The recently booming technique of deep learning has greatly advanced the innovation of modeling methods in speech synthesis. Based on deep learning, this dissertation carries out an in-depth investigation and exploration on modeling methods for speech synthesis, including the conventional complex pipeline and end-to-end architecture. There is still a clear gap between synthesized speech and recording, which can be easily distinguished by human. This gap mainly reflects in three aspects: the flat prosody, the unsatisfying speech quality and the lack of diversity of synthesized speech style. This dissertation focuses on the design and improvement of deep learning based speech synthesis methods from three aspects: prosody modeling, acoustic modeling and speech style diversity modeling. The main contributions are as follows:
In the goal of improving the prosody expressiveness, the prosody (both prosodic boundary and duration) modeling methods are studied in detail. In the prosodic boundary modeling, a novel model architecture using character-enhanced embedding feature and model fusion approach is proposed to effectively improve the accuracy of prosodic boundary prediction. Based on this, a language-independent end-to-end prosodic boundary prediction method is further proposed. This method combines feature extraction and modeling method into a unified framework, which does not rely on any language-dependent linguistic features. The proposed method not only greatly simplifies the modeling process, but also further improves the accuracy of prosodic boundary prediction, thereby improving the prosody expressiveness of synthesized speech. In the duration modeling, a discrete duration modeling method based on multi-task learning (by improving feature representations, loss functions, duration decoding and modeling methods) is proposed to alleviate the ``over-averaged" effect of the generated phone duration. Both the objective and subjective evaluation results show that the proposed method improves the phone duration distribution, and thus significantly improves the prosody expressiveness of synthesized speech.
In the goal of improving the speech quality and alleviating the ``exposure bias" caused by autoregressive generation, two different end-to-end acoustic modeling methods based on forward and backward decoding regularization are proposed. These two methods can learn to predict future information by improving the agreement between forward and backward decoding sequences. Specifically, the first one is operated on model-level, which aims to reduce the mismatch between two directional models, namely L2R (which generates targets from left-to-right) and R2L (which generates targets from right-to-left). While the second one operates on decoder-level and tries to reduce the mismatch between the forward and backward decoders. Experimental results show that both two proposed methods lead a significant improvement on both robustness and overall speech quality than the baseline (a revised version of Tacotron2). Meanwhile, the second method achieves the best performance: with a MOS of 4.55 in a general test (which is close to the recording 4.65), and obvious preference advantage in a challenging test.
In the goal of improving the accuracy of speech style diversity modeling, the generation of interrogative, exclamatory and declarative speech is studied on both the conventional complex pipeline and end-to-end architecture. On the conventional complex pipeline, in order to alleviate the shortcomings of HMM-based multi-style speech synthesis pipeline, a deep neural network based multi-style speech synthesis method is proposed.
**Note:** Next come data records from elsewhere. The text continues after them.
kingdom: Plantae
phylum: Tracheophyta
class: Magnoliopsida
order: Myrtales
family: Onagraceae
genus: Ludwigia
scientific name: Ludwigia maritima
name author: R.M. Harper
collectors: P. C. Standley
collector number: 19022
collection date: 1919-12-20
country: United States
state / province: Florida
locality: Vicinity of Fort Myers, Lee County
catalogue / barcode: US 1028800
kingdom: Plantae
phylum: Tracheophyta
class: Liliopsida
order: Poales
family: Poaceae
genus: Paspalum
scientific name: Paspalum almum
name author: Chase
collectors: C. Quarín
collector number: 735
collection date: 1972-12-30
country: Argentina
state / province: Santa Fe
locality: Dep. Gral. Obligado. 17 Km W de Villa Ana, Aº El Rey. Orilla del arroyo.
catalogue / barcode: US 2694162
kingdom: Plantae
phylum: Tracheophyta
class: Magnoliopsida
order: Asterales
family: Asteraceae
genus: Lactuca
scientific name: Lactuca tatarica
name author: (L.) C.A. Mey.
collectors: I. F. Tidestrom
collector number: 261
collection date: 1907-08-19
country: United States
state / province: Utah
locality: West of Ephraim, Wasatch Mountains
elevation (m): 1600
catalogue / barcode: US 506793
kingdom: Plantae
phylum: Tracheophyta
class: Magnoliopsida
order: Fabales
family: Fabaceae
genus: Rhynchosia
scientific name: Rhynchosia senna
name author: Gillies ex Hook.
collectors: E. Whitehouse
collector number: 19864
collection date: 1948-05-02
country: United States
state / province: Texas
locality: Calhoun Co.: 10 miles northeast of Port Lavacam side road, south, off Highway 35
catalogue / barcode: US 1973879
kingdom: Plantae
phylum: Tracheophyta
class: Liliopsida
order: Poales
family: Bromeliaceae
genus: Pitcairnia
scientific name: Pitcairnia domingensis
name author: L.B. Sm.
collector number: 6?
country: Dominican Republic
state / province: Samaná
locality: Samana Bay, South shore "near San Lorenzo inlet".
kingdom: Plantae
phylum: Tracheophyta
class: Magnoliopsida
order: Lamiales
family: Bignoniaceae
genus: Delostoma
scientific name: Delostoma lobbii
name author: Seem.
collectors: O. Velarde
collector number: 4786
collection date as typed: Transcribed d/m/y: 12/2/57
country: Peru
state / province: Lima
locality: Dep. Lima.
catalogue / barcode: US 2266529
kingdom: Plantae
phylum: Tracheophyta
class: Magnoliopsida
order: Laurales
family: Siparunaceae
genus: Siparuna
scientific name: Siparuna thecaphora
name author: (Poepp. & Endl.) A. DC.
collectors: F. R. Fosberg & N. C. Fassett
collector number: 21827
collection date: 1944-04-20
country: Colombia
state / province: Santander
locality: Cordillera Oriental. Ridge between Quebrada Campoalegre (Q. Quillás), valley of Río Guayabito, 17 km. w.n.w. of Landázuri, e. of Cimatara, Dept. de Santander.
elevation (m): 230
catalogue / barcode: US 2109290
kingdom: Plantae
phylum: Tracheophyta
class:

By sharing hidden layers among different styles, the hidden layers are able to learn maximum knowledge shared among different styles, thereby assisting the modeling of each style. Experimental results show that the proposed method can effectively improve the effect of multi-style modeling. On the end-to-end architecture, an end-to-end multi-style speech synthesis method is proposed. The proposed method not only greatly simplifies the modeling complexity of the traditional multi-style speech synthesis pipeline, but also can explicitly model multi-style information or emotional types through unsupervised learning. Experimental results show that the proposed method greatly improves the effect of multi-style modeling, with a MOS of 4.13 and 4.21 on the generation of the exclamatory and interrogative speech style, respectively.